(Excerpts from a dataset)
= Beginning of Section =
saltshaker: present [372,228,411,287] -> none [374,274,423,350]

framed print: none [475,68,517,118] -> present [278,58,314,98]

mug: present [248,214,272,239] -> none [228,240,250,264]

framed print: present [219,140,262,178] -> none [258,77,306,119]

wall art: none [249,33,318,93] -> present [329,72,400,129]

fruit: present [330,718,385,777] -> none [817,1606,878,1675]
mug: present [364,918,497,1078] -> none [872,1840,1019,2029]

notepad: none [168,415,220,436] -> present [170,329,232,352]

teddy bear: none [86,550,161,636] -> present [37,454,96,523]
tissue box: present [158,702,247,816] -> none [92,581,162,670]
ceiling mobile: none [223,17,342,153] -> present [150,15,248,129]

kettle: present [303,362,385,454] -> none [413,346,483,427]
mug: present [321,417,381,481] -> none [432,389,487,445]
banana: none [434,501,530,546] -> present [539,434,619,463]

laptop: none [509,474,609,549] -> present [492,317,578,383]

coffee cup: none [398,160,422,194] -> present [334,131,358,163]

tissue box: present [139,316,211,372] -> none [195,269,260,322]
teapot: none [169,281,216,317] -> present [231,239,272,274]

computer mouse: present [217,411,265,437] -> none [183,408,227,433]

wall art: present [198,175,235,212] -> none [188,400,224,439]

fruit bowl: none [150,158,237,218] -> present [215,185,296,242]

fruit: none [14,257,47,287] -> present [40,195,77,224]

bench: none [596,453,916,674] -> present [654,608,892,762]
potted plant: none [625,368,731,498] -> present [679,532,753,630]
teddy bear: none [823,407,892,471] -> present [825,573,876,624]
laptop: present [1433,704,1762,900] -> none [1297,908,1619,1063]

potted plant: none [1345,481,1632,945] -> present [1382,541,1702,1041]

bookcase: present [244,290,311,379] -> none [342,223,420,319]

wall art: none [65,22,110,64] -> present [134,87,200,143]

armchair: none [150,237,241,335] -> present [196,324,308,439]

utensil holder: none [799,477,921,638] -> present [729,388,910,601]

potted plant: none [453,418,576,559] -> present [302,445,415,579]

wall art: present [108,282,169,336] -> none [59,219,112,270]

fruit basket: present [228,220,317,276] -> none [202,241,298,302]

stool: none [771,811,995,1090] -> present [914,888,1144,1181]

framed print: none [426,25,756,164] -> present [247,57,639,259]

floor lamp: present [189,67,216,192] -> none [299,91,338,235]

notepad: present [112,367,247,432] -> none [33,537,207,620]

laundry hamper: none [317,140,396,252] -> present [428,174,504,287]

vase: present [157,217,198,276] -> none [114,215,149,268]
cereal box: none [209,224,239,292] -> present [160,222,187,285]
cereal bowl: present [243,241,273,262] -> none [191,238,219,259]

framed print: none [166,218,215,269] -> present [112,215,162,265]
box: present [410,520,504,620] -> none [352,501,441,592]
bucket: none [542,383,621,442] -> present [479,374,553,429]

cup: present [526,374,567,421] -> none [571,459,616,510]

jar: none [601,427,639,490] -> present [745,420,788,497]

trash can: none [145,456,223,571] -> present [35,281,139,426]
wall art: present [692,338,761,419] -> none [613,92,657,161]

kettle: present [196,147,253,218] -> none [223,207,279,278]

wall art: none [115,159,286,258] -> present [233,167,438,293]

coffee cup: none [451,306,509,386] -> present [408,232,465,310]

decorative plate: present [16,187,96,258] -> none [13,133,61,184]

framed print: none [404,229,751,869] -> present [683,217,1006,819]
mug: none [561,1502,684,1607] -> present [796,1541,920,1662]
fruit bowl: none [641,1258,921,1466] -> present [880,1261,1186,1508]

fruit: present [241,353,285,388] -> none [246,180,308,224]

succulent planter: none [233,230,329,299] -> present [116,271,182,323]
= End of Section =
Task to carry out —
Once the line with "teapot: none [169,281,216,317]" is found in the records above, print exactly that line and every line after it through the line with "wall art: present [692,338,761,419]".

Response area —
teapot: none [169,281,216,317] -> present [231,239,272,274]

computer mouse: present [217,411,265,437] -> none [183,408,227,433]

wall art: present [198,175,235,212] -> none [188,400,224,439]

fruit bowl: none [150,158,237,218] -> present [215,185,296,242]

fruit: none [14,257,47,287] -> present [40,195,77,224]

bench: none [596,453,916,674] -> present [654,608,892,762]
potted plant: none [625,368,731,498] -> present [679,532,753,630]
teddy bear: none [823,407,892,471] -> present [825,573,876,624]
laptop: present [1433,704,1762,900] -> none [1297,908,1619,1063]

potted plant: none [1345,481,1632,945] -> present [1382,541,1702,1041]

bookcase: present [244,290,311,379] -> none [342,223,420,319]

wall art: none [65,22,110,64] -> present [134,87,200,143]

armchair: none [150,237,241,335] -> present [196,324,308,439]

utensil holder: none [799,477,921,638] -> present [729,388,910,601]

potted plant: none [453,418,576,559] -> present [302,445,415,579]

wall art: present [108,282,169,336] -> none [59,219,112,270]

fruit basket: present [228,220,317,276] -> none [202,241,298,302]

stool: none [771,811,995,1090] -> present [914,888,1144,1181]

framed print: none [426,25,756,164] -> present [247,57,639,259]

floor lamp: present [189,67,216,192] -> none [299,91,338,235]

notepad: present [112,367,247,432] -> none [33,537,207,620]

laundry hamper: none [317,140,396,252] -> present [428,174,504,287]

vase: present [157,217,198,276] -> none [114,215,149,268]
cereal box: none [209,224,239,292] -> present [160,222,187,285]
cereal bowl: present [243,241,273,262] -> none [191,238,219,259]

framed print: none [166,218,215,269] -> present [112,215,162,265]
box: present [410,520,504,620] -> none [352,501,441,592]
bucket: none [542,383,621,442] -> present [479,374,553,429]

cup: present [526,374,567,421] -> none [571,459,616,510]

jar: none [601,427,639,490] -> present [745,420,788,497]

trash can: none [145,456,223,571] -> present [35,281,139,426]
wall art: present [692,338,761,419] -> none [613,92,657,161]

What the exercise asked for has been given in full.